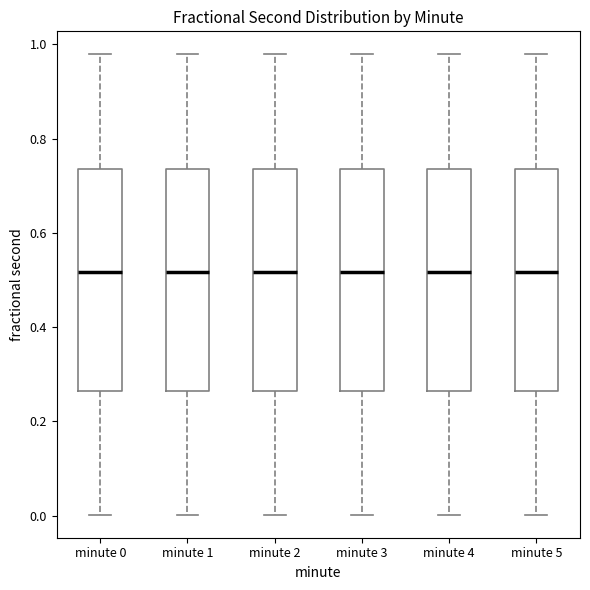

Reading left to right, transcribe this box plot: for each box, give where its median line is, the range the box spans, and where its two whiskers end, as read against the y-axis. The values are not printed on the chart, so give them approximately, as read against the axis.

minute 0: median 0.52, box 0.26 to 0.74, whiskers 0.00 to 0.98
minute 1: median 0.52, box 0.26 to 0.74, whiskers 0.00 to 0.98
minute 2: median 0.52, box 0.26 to 0.74, whiskers 0.00 to 0.98
minute 3: median 0.52, box 0.26 to 0.74, whiskers 0.00 to 0.98
minute 4: median 0.52, box 0.26 to 0.74, whiskers 0.00 to 0.98
minute 5: median 0.52, box 0.26 to 0.74, whiskers 0.00 to 0.98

**TASK TO CARRY OUT**
Turn the part of the records above that opens with the line containing "minute 0: median" and closes with the line containing "minute 3: median" into a numbered list, leaving out any blank lines.

**EXERCISE RESPONSE**
1. minute 0: median 0.52, box 0.26 to 0.74, whiskers 0.00 to 0.98
2. minute 1: median 0.52, box 0.26 to 0.74, whiskers 0.00 to 0.98
3. minute 2: median 0.52, box 0.26 to 0.74, whiskers 0.00 to 0.98
4. minute 3: median 0.52, box 0.26 to 0.74, whiskers 0.00 to 0.98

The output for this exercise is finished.